MediaEval 2015 Context of Experience Task: Recommending Videos Suiting a Watching Situation

MediaEval 2015 Multimedia Benchmark Evaluation

Submission deadline: 28. August 2015

Location: Germany
Dates: 14. September 2015 -15. September 2015

More information: http://multimediaeval.org/mediaeval2015/contextofexperience/index.html

This task tackles the challenge of predicting the multimedia content that users find most fitting to watch in specific viewing situations. Most work on video recommendation focuses on predicting personal preferences. As such, it overlooks cases in which context has a strong impact on preference relatively independently of the personal tastes of specific viewers. Particularly strong influence of context can be expected in unusual, potentially psychologically or physically straining, situations.
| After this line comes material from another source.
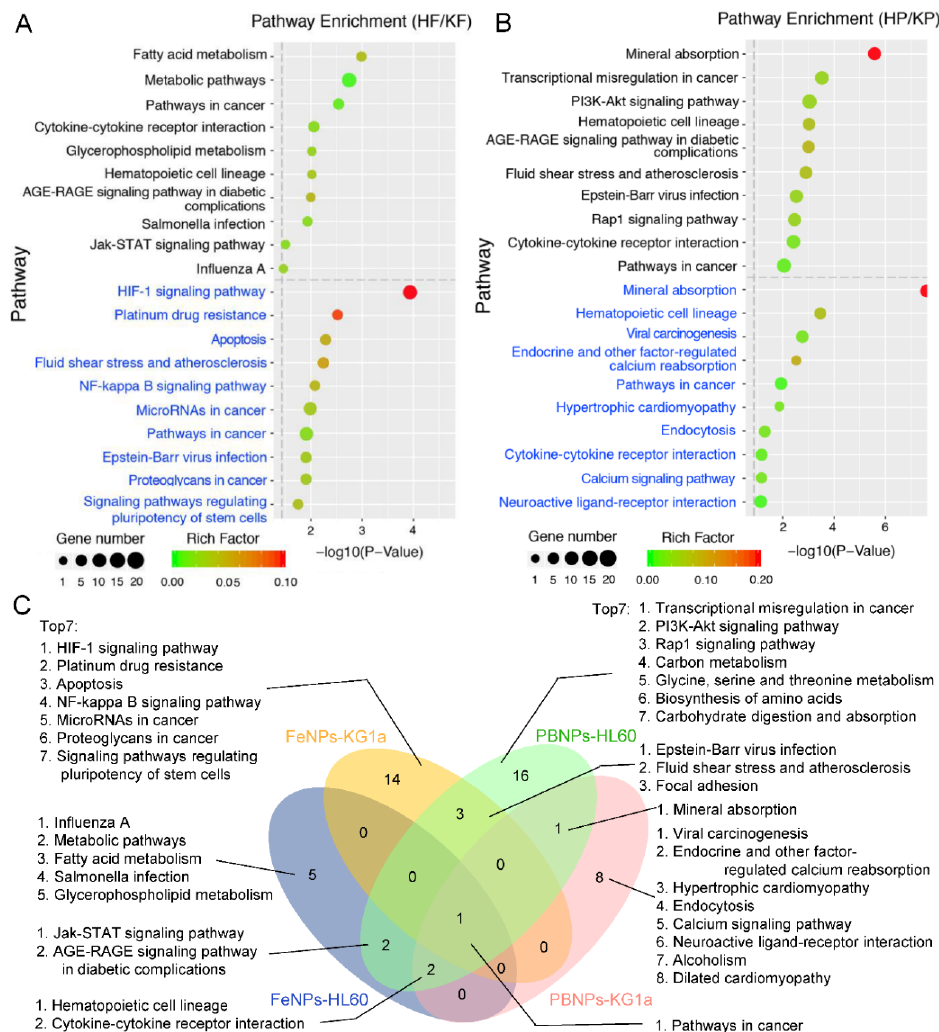
Figure 6. Comparative Kyoto Encyclopedia of Genes and Genomes (KEGG) pathway enrichment analysis of the DEGs ( p < 0.05): ( A ) comparative top 10 enriched pathways of HL60 and KG1a treated with FeNPs and ( B ) comparative top 10 enriched pathways of HL60 and KG1a treated with PBNPs. The pathways in black and blue were HL60 and KG1a cells, respectively. ( C ) Four-way Venn analysis of all KEGG pathways in four groups. The detailed information of all KEGG pathways is shown in File S3 (Supplementary Materials). HF, FeNP-treated HL60 cells; HP, PBNP-treated HL60 cells; KF, FeNP-treated KG1a cells; and KP, PBNP-treated KG1a cells. In HF, the fatty acid metabolism was the most significantly enriched pathway, in which the ACACA, FADS1, and FADS2 genes play important roles in cell membrane formation and repair. The metabolic pathways mainly involved in lipid metabolism and glycerophospholipid metabolism were also enriched in HF. In contrast, the HIF-1 signaling way was most prominently enriched in KF, which consisted of CDKN1A, FLT1, HMOX1, IGF1R, PLCG2, TFRC, STAT3, LDHA, ENO1, PGK1, and ELOB genes (Figure S4). This signaling way can mediate adaptive responses to reduced oxygen availability; it was crucial for angiogenesis, vascular reactivity and remodeling, glucose and energy metabolism, inflammation, tumor, and iron homeostasis [48]. The hypoxia and free radicals can activate the function of HIF-1 [49]. By producing ROS, the HIF-1 signaling way was activated by FeNPs in KG1a. PLCG2 was induced by ROS to affect the IP3/DAG pathways, the ubiquitination of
In this task, we focus on the case of viewers watching movies on an airplane. Here, independently of personal preferences, viewers share the common goal (which we consider to be a “viewing intent”) of passing the time, and keeping themselves occupied in the small space of an airplane cabin. The objective of the task is to predict which videos allow viewers to achieve this goal, given the context, which includes the limitations of the technology (e.g., screen size), and the environment (e.g., background noise, interruptions, presence of strangers). We choose airplanes since the role of stress, and viewers’ intent to distract themselves is widely acknowledged, e.g., in online descriptions such as [1]. Although this year will limit itself to the airplane scenario, we note that the challenge of Context of Experience is much broader in scope. Other stressful contexts where videos are becoming increasingly important include hospital waiting rooms, and dentists offices, where videos are shown during treatment.

The task will provide participants with a list of movies (including links to descriptions and video trailers), and require them to classify each movie into +goodonairplane/-goodonairplane classes. The ground truth of the task is derived from two sources. First, actual movie lists used by a major airlines, and second user judgments on movies that are collected via a crowdsourcing tool.

Task participants should form their own hypothesis about what is important for users viewing movies on an airplane, and design and approach using appropriate features and a classifier, or decision function.